| Written request |
Write out the lines below as a JSON list of strings, one string for each line, skipping any blank lines and leaving out the pictures.

-- Start --

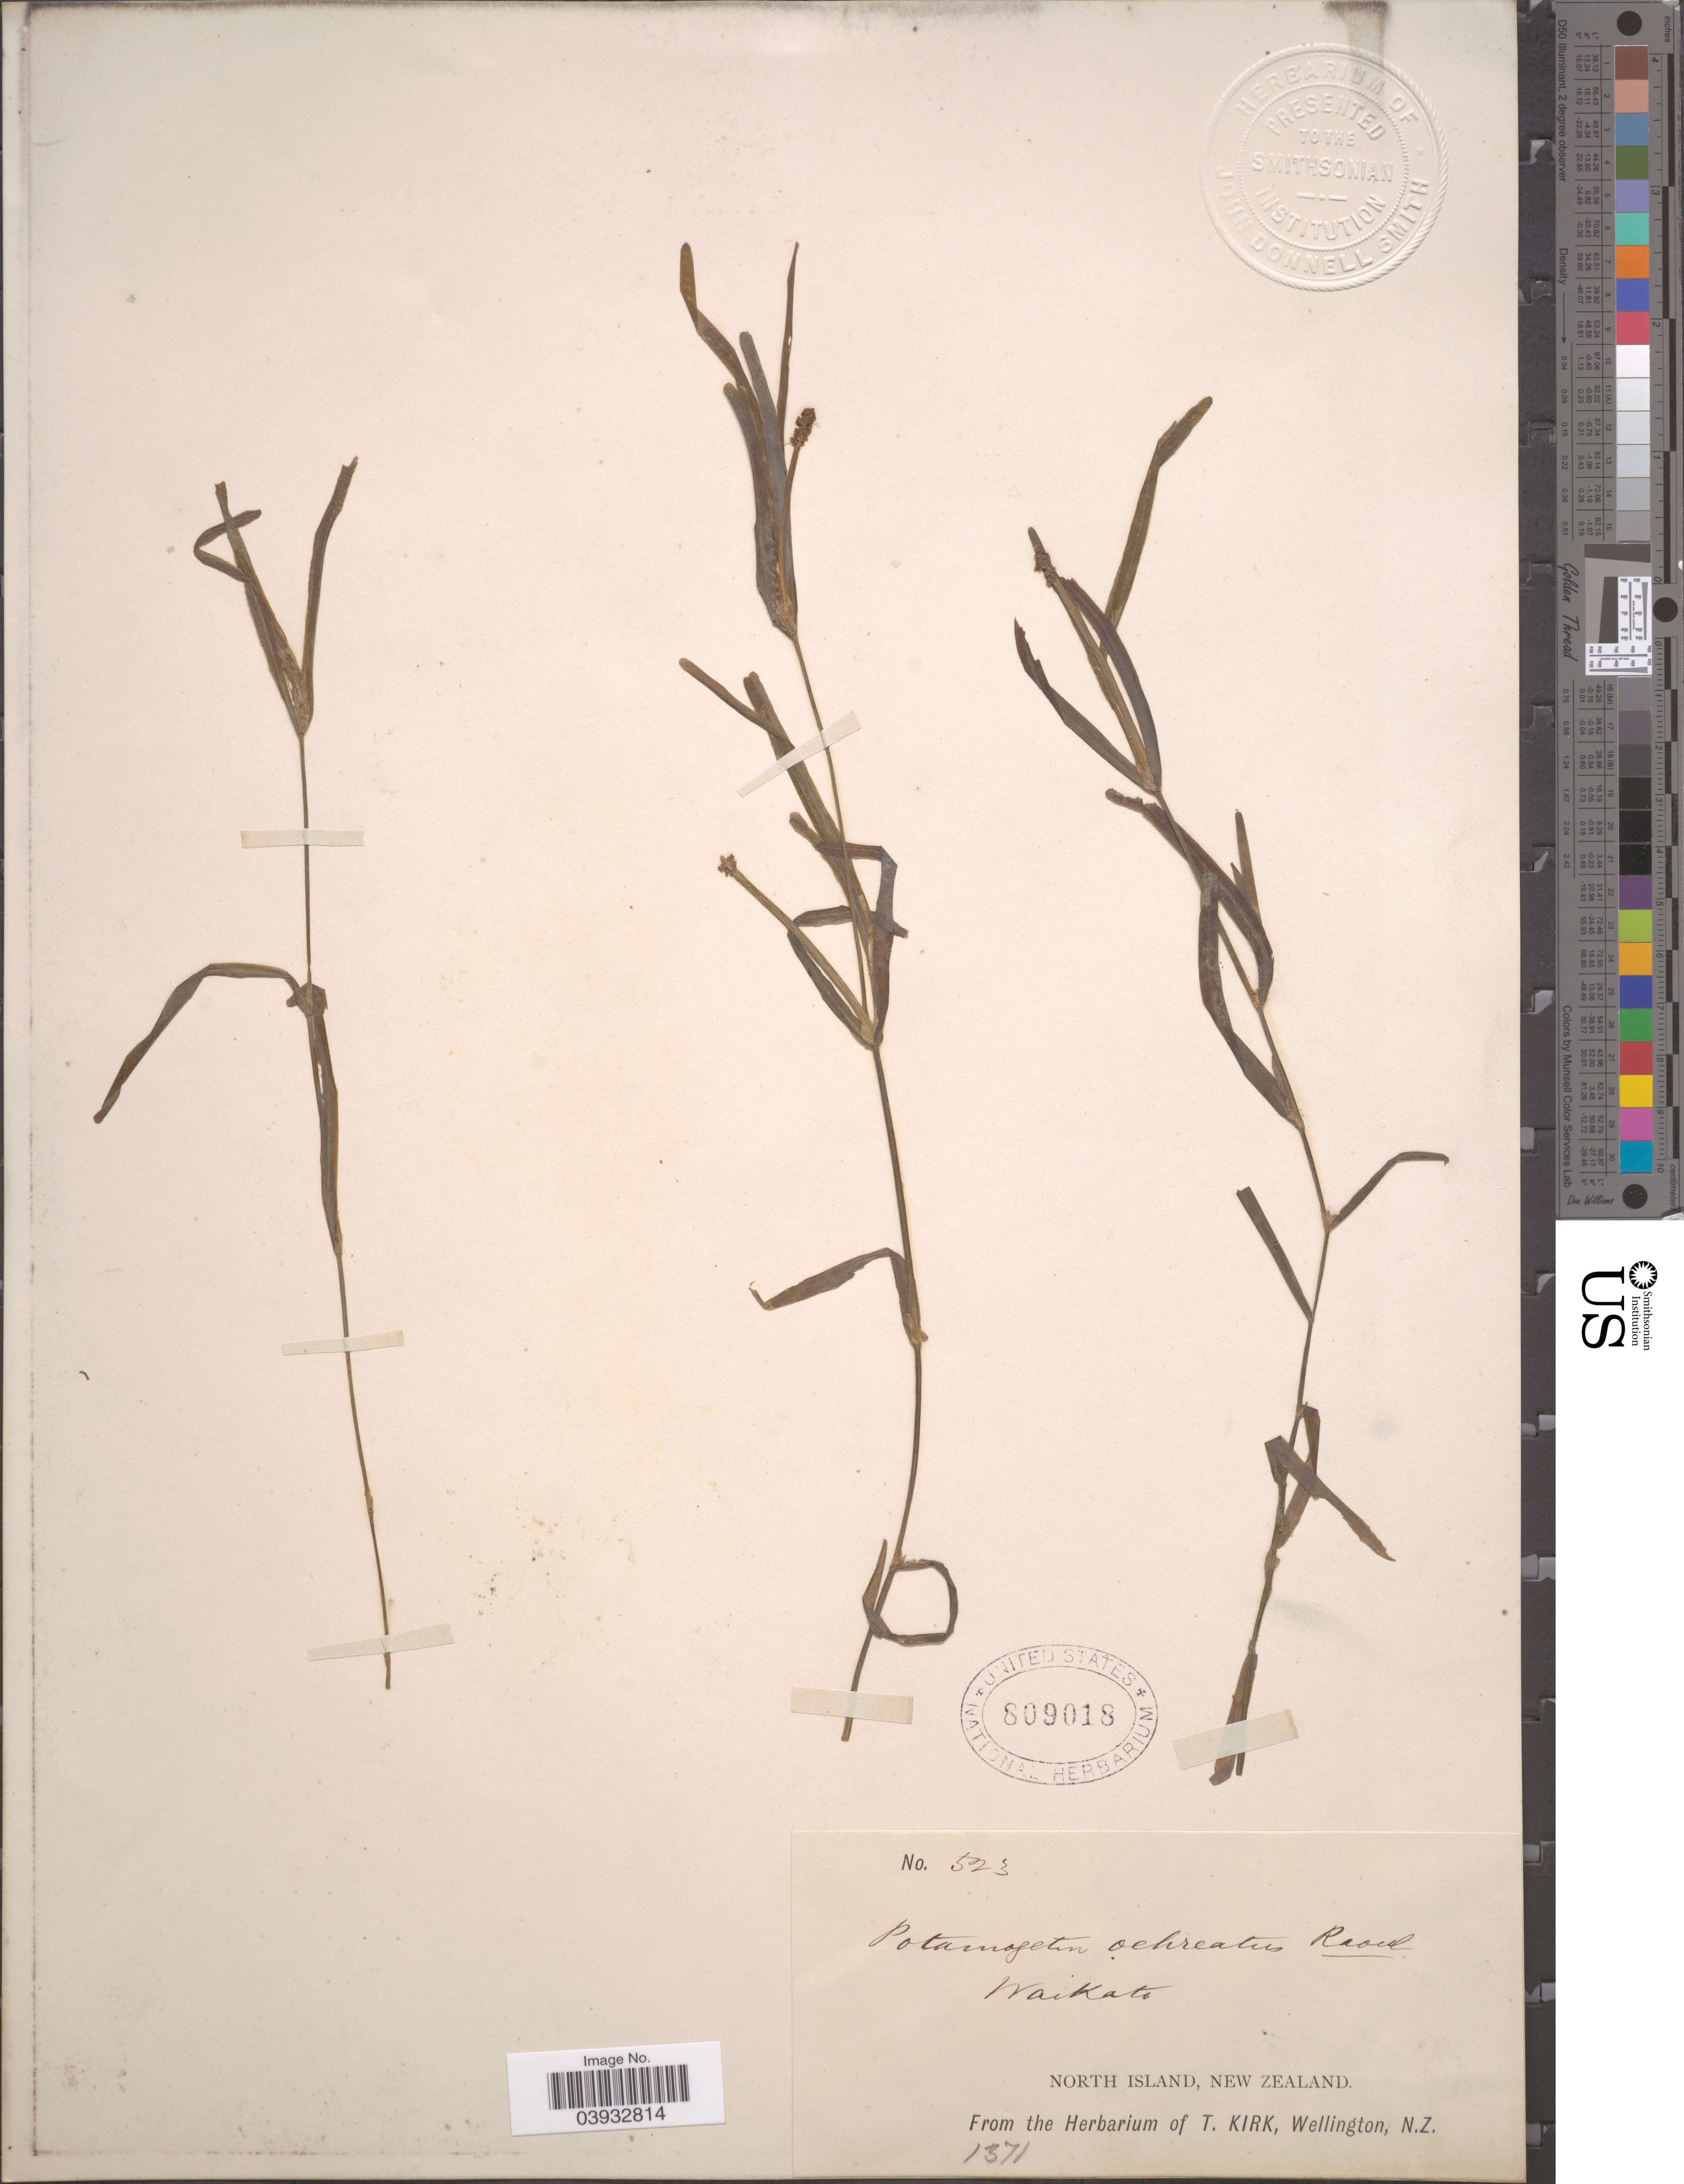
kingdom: Plantae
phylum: Tracheophyta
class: Liliopsida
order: Alismatales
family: Potamogetonaceae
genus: Potamogeton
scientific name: Potamogeton ochreatus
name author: Raoul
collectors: ex herb. T. Kirk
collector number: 523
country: New Zealand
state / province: Waikato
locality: North Island.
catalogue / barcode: US 809018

-- End --

| Response for this exercise |
[
  "kingdom: Plantae",
  "phylum: Tracheophyta",
  "class: Liliopsida",
  "order: Alismatales",
  "family: Potamogetonaceae",
  "genus: Potamogeton",
  "scientific name: Potamogeton ochreatus",
  "name author: Raoul",
  "collectors: ex herb. T. Kirk",
  "collector number: 523",
  "country: New Zealand",
  "state / province: Waikato",
  "locality: North Island.",
  "catalogue / barcode: US 809018"
]